WASHINGTON — The Newseum is displaying the defiant new issue of the Parisian satirical newspaper Charlie Hebdo.
As millions of copies of the issue sold out before dawn Wednesday in Paris, it went on display in front of the journalism museum in Washington, D.C.
CNBC reports copies of the magazine have already appeared on eBay, selling for 100,000 euros ($117,839) after the initial print run sold out.
The issue, which depicts a tearful Prophet Muhammad, joins 80 issues of newspaper front pages from around the world printed for public display every day outside the Newseum.
On the cover, the Prophet Muhammad is seen with the words, “All is Forgiven,” written in French above his head.
“There is a reaction by some who say it is an insult and shouldn’t be published because it’s blasphemy,” explains Newseum spokesman Gene Policinski.

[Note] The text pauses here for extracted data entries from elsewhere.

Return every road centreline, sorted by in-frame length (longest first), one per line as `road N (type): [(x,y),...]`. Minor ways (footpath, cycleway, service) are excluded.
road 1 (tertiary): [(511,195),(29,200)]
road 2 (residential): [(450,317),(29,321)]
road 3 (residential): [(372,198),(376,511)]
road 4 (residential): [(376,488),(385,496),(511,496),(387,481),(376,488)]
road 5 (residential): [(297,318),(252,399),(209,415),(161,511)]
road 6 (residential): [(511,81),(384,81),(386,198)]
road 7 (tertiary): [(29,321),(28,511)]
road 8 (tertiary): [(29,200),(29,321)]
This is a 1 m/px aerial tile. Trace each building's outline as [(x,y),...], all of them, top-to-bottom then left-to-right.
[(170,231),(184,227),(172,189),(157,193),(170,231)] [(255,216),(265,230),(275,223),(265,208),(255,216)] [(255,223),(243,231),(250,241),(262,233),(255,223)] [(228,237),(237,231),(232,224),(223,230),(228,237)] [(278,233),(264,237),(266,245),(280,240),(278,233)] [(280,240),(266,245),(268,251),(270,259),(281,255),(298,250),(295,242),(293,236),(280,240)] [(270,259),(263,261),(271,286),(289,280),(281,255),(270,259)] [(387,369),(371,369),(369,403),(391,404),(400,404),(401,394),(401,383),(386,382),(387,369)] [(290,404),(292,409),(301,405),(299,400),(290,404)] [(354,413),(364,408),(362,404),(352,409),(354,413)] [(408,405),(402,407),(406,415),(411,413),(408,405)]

According to Policinski, the goal of the Newseum was not to provoke or offend.
“I think people will distinguish between an intention to insult and just conveying the news to people who need to see it,” he says.
The cover of the Charlie Hebdo issue is on display, outside, along busy Pennsylvania Avenue.
The core of the Charlie Hebdo staff was killed a week ago when gunmen stormed its offices, killing 12 people and igniting three days of bloodshed around Paris. The attacks ended Friday when security forces killed all three gunmen involved.
The new issue of Charlie Hebdo was put out by surviving employees working in borrowed offices.
The front pages display at the Newseum is changed out every morning, says Policinski.